*** Opening Record extracts ***

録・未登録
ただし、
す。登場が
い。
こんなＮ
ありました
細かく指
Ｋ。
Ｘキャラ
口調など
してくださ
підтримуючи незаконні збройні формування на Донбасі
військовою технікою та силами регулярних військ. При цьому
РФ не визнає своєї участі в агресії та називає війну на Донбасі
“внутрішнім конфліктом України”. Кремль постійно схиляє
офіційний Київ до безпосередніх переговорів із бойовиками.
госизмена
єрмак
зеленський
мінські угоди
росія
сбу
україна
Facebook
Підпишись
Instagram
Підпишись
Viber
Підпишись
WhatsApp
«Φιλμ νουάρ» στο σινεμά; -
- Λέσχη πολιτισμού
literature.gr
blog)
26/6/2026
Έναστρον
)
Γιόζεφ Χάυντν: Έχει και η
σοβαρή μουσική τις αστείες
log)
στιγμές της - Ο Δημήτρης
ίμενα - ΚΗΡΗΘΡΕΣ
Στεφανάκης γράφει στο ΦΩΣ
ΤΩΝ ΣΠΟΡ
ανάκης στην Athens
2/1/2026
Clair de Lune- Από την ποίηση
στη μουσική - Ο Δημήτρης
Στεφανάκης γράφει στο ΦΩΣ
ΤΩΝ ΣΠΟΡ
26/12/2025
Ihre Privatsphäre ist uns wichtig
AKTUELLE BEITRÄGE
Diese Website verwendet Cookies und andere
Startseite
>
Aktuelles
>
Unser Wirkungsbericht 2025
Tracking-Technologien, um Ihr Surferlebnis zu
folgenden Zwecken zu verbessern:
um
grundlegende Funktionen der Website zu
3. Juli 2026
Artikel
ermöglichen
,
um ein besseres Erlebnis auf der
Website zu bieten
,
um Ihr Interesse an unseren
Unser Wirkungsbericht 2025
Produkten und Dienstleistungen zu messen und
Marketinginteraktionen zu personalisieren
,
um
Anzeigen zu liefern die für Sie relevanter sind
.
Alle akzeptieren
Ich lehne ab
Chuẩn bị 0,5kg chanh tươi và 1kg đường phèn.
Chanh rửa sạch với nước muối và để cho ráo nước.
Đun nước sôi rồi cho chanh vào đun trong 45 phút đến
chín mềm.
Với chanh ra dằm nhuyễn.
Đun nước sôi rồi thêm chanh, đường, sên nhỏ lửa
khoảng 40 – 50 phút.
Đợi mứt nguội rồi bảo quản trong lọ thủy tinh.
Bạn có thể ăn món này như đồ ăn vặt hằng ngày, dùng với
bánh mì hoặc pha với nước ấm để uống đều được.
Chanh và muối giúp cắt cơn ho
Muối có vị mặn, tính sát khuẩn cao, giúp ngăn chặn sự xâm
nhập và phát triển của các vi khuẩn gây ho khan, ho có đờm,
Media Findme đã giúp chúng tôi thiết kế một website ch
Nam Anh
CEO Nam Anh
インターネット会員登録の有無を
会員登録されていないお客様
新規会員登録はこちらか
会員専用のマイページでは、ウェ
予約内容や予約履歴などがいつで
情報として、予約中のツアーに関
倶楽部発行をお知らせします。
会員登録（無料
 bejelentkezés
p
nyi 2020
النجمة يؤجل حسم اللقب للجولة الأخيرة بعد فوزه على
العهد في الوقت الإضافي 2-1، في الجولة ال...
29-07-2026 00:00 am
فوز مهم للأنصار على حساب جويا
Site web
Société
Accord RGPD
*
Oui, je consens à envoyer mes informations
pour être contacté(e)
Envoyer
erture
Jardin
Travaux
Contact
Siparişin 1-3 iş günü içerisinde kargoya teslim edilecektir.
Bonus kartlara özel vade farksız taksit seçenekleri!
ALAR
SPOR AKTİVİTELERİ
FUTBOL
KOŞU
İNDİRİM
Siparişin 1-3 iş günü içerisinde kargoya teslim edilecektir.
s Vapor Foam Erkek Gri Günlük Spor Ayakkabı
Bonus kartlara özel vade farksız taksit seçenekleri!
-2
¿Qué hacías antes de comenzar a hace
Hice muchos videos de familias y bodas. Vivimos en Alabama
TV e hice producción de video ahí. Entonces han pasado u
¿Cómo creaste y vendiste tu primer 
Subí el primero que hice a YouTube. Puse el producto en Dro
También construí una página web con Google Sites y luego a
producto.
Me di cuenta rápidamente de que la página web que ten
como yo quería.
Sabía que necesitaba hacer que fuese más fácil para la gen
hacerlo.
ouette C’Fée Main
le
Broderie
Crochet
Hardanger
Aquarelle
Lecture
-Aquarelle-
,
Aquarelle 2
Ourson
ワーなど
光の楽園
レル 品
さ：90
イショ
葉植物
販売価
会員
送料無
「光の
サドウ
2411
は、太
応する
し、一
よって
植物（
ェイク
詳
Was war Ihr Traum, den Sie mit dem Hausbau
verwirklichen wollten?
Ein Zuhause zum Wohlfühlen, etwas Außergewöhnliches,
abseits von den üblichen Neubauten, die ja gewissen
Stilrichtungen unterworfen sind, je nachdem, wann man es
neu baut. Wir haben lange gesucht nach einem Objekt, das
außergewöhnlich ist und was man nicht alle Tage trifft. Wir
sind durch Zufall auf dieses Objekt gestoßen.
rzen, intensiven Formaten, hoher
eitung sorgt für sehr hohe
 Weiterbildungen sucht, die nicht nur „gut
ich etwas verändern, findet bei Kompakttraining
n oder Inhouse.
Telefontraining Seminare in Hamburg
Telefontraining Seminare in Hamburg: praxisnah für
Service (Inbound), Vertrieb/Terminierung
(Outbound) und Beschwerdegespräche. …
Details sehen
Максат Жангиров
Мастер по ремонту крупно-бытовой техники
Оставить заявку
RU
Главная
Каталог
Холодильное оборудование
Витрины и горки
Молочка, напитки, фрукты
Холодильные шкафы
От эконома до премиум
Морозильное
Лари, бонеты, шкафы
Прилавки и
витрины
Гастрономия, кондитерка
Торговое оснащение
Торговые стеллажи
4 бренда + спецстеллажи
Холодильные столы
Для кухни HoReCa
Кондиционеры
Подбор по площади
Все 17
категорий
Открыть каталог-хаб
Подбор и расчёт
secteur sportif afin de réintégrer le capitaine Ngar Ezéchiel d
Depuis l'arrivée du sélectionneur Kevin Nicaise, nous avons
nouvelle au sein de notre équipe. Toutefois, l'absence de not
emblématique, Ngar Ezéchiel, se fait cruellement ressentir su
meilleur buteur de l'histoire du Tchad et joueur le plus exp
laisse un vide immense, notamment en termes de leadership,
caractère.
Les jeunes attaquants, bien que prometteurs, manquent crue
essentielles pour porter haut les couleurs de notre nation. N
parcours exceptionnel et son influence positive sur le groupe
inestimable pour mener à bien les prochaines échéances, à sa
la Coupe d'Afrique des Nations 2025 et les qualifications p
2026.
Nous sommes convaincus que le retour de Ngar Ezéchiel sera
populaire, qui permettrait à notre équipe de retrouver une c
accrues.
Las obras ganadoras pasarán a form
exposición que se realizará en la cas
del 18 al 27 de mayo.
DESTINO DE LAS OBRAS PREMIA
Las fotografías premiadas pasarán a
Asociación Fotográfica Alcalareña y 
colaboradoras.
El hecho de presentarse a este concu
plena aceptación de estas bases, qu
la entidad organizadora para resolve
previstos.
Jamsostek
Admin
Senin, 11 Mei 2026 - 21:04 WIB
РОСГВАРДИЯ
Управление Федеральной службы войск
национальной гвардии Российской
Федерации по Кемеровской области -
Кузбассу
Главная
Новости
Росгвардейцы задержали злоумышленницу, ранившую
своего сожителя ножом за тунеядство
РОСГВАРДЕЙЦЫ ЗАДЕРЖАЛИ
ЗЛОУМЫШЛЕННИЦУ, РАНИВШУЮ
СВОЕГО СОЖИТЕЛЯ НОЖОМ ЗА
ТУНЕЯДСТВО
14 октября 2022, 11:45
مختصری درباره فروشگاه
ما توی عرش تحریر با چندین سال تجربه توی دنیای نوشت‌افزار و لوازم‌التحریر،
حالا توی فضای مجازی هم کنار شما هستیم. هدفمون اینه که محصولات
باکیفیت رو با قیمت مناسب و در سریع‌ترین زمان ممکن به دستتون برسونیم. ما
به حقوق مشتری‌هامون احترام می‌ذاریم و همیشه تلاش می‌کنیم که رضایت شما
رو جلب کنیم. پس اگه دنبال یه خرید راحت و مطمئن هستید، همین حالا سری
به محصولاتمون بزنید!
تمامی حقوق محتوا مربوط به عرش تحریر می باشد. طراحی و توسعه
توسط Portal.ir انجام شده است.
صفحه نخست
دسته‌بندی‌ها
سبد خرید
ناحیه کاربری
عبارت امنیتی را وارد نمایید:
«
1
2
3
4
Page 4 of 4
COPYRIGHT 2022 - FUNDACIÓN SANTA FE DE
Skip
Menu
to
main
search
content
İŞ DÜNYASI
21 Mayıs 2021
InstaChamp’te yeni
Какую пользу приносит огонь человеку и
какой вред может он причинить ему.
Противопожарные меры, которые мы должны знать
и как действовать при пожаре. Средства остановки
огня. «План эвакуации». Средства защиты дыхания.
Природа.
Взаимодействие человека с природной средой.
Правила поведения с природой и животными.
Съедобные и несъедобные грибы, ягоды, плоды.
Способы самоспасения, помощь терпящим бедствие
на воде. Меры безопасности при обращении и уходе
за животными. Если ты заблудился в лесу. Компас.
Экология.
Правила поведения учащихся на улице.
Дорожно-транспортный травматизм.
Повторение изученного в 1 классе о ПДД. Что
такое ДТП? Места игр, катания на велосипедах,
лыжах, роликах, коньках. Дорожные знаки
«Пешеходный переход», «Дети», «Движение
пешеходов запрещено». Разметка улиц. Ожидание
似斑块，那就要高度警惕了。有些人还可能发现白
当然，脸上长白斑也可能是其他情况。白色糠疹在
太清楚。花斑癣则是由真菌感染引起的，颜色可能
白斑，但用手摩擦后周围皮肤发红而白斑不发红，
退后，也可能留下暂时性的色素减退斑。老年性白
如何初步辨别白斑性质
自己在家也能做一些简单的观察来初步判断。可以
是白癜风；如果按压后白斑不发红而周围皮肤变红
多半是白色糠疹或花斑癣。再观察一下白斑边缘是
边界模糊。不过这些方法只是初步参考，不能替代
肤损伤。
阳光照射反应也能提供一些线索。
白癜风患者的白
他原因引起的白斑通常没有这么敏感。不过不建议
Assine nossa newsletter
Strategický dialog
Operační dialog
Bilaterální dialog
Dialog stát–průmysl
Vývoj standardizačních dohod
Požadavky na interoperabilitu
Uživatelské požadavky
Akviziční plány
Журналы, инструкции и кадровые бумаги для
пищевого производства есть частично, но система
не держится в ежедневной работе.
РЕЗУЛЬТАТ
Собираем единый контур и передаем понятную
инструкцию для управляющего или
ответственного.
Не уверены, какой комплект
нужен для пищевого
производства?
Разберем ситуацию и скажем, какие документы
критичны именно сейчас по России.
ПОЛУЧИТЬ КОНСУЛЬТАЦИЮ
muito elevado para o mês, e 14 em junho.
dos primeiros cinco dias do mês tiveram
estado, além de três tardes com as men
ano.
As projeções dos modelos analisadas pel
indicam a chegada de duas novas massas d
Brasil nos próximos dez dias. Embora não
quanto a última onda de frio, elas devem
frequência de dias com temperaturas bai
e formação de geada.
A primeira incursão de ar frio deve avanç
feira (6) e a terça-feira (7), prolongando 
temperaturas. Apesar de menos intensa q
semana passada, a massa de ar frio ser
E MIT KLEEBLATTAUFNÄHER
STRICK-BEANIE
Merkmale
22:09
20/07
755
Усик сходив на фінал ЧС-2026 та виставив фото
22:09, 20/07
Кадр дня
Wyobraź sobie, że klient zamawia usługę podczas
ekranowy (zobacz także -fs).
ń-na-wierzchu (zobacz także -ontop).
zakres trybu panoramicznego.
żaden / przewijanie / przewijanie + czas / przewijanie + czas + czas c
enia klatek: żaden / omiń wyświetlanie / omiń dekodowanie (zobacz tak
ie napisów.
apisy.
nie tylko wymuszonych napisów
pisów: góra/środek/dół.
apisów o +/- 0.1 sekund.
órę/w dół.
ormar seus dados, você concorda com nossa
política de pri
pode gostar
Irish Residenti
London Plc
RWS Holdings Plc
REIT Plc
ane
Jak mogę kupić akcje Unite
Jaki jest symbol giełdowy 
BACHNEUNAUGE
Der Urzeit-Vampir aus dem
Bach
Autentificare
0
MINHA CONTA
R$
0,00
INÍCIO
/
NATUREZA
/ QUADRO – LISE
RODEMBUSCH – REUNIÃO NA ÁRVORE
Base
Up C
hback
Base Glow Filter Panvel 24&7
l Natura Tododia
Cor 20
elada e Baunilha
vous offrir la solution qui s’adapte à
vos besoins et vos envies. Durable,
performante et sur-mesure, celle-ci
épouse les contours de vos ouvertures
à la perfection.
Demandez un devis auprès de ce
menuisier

*** Closing Record extracts ***

Exercise description: Every line in the data that holds the string "Ngar" should be copied.

Finished task:
secteur sportif afin de réintégrer le capitaine Ngar Ezéchiel d
emblématique, Ngar Ezéchiel, se fait cruellement ressentir su
Nous sommes convaincus que le retour de Ngar Ezéchiel sera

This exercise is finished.